* _Task to carry out_: Below are lines of data; count those containing the word "dass" and write nothing but the number.

[Input for this task — start]

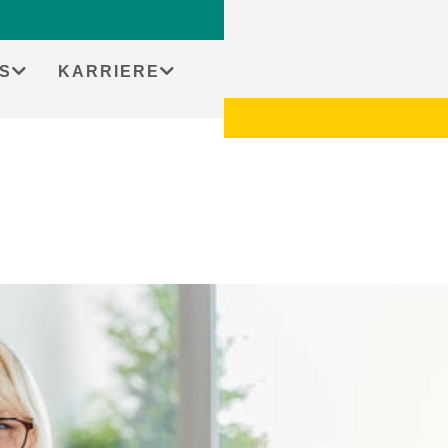
S
KARRIERE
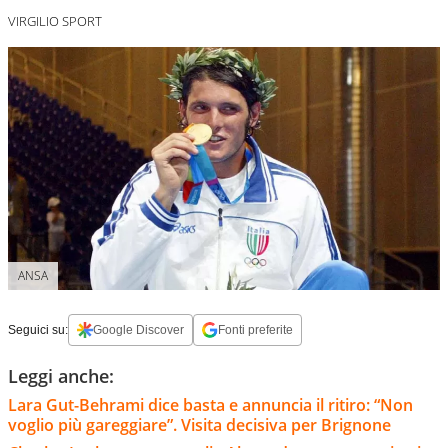
VIRGILIO SPORT
ANSA
Seguici su:
Google Discover
Fonti preferite
Leggi anche:
Lara Gut-Behrami dice basta e annuncia il ritiro: “Non
voglio più gareggiare”. Visita decisiva per Brignone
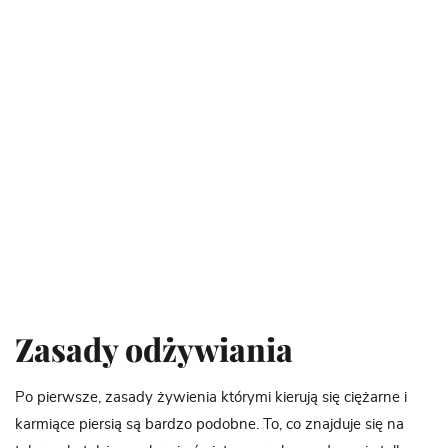
Zasady odżywiania
Po pierwsze, zasady żywienia którymi kierują się ciężarne i
karmiące piersią są bardzo podobne. To, co znajduje się na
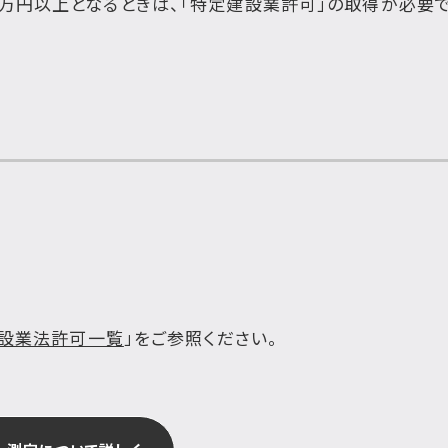
万円以上となるときは、「特定建設業許可」の取得が必要
建設業法許可一覧
」をご参照ください。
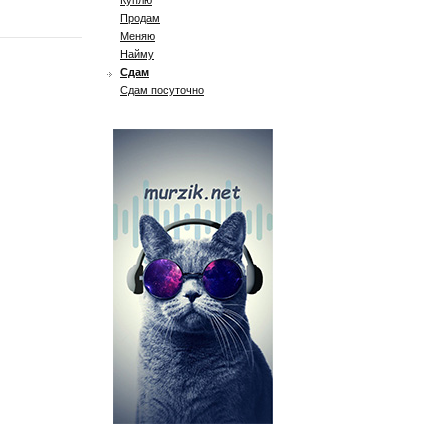
Куплю
Продам
Меняю
Найму
Сдам
Сдам посуточно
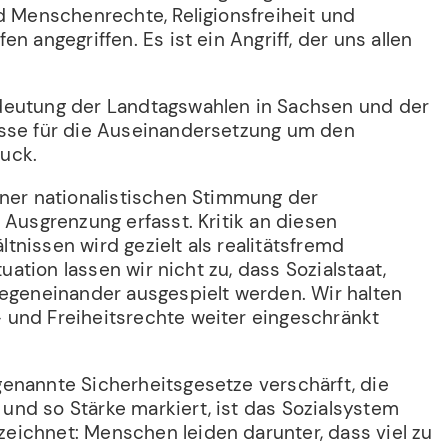
d Menschenrechte, Religionsfreiheit und
n angegriffen. Es ist ein Angriff, der uns allen
deutung der Landtagswahlen in Sachsen und der
sse für die Auseinandersetzung um den
uck.
iner nationalistischen Stimmung der
 Ausgrenzung erfasst. Kritik an diesen
nissen wird gezielt als realitätsfremd
ituation lassen wir nicht zu, dass Sozialstaat,
gegeneinander ausgespielt werden. Wir halten
und Freiheitsrechte weiter eingeschränkt
enannte Sicherheitsgesetze verschärft, die
nd so Stärke markiert, ist das Sozialsystem
ichnet: Menschen leiden darunter, dass viel zu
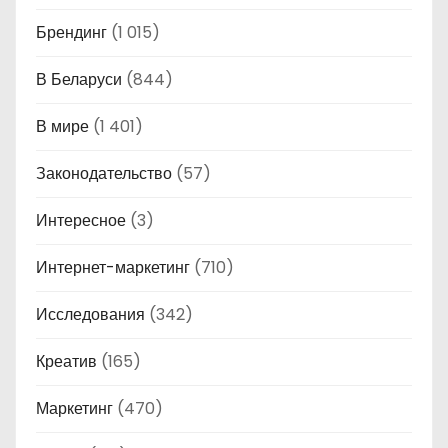
Брендинг
(1 015)
В Беларуси
(844)
В мире
(1 401)
Законодательство
(57)
Интересное
(3)
Интернет-маркетинг
(710)
Исследования
(342)
Креатив
(165)
Маркетинг
(470)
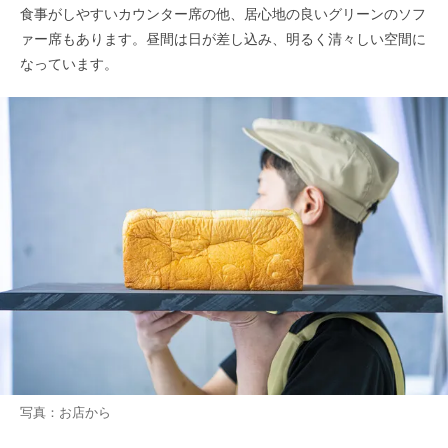
食事がしやすいカウンター席の他、居心地の良いグリーンのソフ
ァー席もあります。昼間は日が差し込み、明るく清々しい空間に
なっています。
写真：お店から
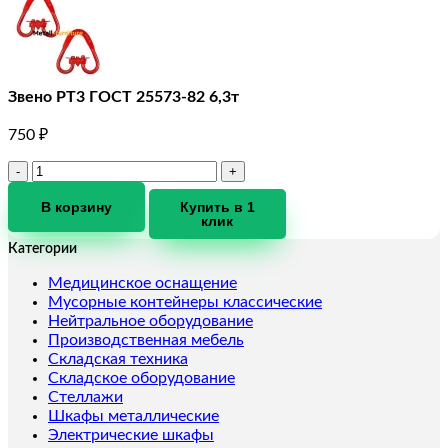
Звено РТ3 ГОСТ 25573-82 6,3т
750
₽
Количество
товара
Звено
В корзину
Купить в 1
клик
РТ3
ГОСТ
Категории
25573-
82
Медицинское оснащение
6,3т
Мусорные контейнеры классические
Нейтральное оборудование
Производственная мебель
Складская техника
Складское оборудование
Стеллажи
Шкафы металлические
Электрические шкафы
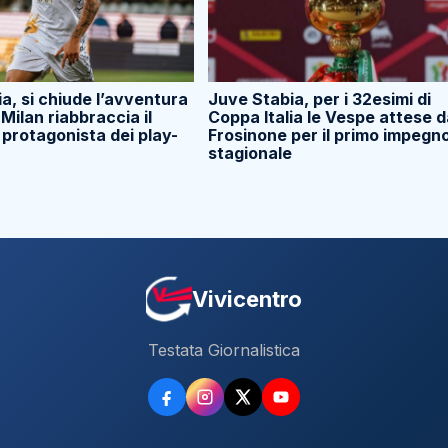
a, si chiude l’avventura
Juve Stabia, per i 32esimi di
l Milan riabbraccia il
Coppa Italia le Vespe attese d
 protagonista dei play-
Frosinone per il primo impegn
stagionale
Vivicentro
Testata Giornalistica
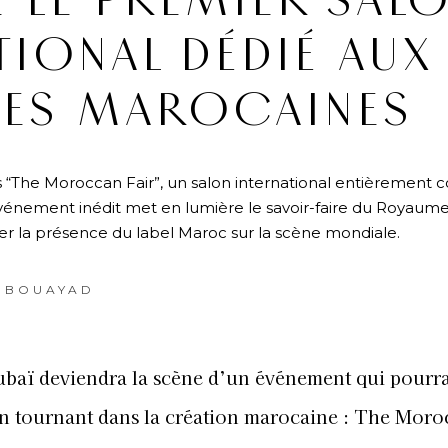
 LE PREMIER SAL
TIONAL DÉDIÉ AUX
ES MAROCAINES
s “The Moroccan Fair”, un salon international entièrement 
énement inédit met en lumière le savoir-faire du Royaume
r la présence du label Maroc sur la scène mondiale.
 BOUAYAD
baï deviendra la scène d’un événement qui pourra
n tournant dans la création marocaine : The Moro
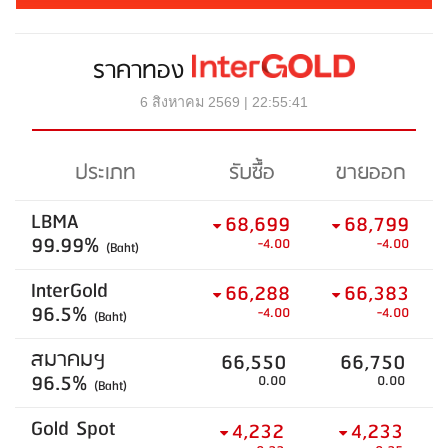
ราคาทอง
6 สิงหาคม 2569 | 22:55:41
ประเภท
รับซื้อ
ขายออก
LBMA
68,699
68,799
99.99%
-4.00
-4.00
(Baht)
InterGold
66,288
66,383
96.5%
-4.00
-4.00
(Baht)
สมาคมฯ
66,550
66,750
96.5%
0.00
0.00
(Baht)
Gold Spot
4,232
4,233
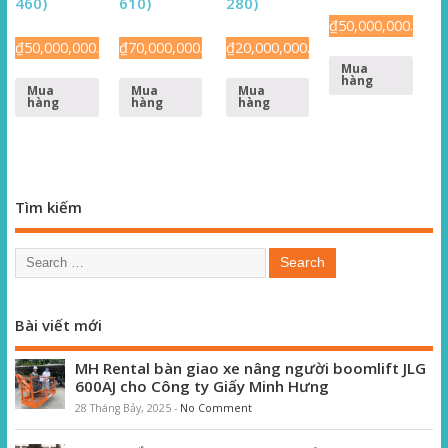
460)
610)
280)
₫
50,000,000.00
₫
50,000,000.00
₫
70,000,000.00
₫
20,000,000.00
Mua
hàng
Mua
Mua
Mua
hàng
hàng
hàng
Tìm kiếm
Bài viết mới
MH Rental bàn giao xe nâng người boomlift JLG
600AJ cho Công ty Giấy Minh Hưng
28 Tháng Bảy, 2025
-
No Comment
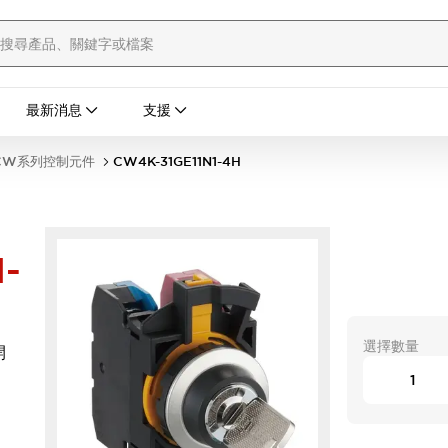
最新消息
支援
CW系列控制元件
CW4K-31GE11N1-4H
-
選擇數量
開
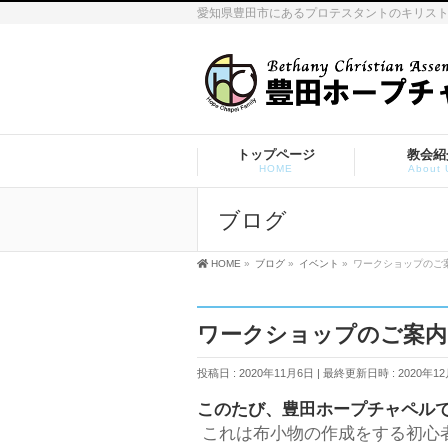
愛知県豊田市にあるプロテスタントのキリス
トップページ
教会紹
HOME
About 
ブログ
HOME
»
ブログ
»
イベント
»
ワークショップのご
ワークショップのご案内
投稿日 : 2020年11月6日
最終更新日時 : 2020年1
このたび、豊田ホープチャペルで
これは布小物の作成をする初心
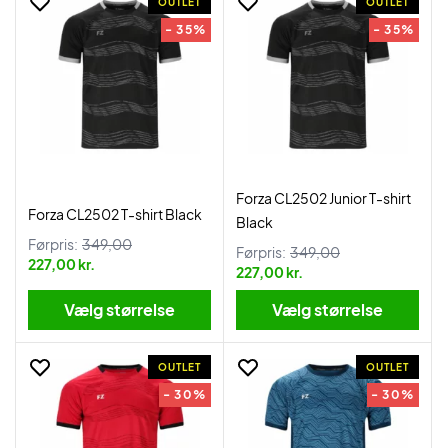
OUTLET
OUTLET
- 35%
- 35%
Forza CL2502 Junior T-shirt
Forza CL2502 T-shirt Black
Black
Førpris:
349,00
Førpris:
349,00
227,00 kr.
227,00 kr.
Vælg størrelse
Vælg størrelse
OUTLET
OUTLET
- 30%
- 30%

[Input for this task — finish]

* _Answer to this task_: 2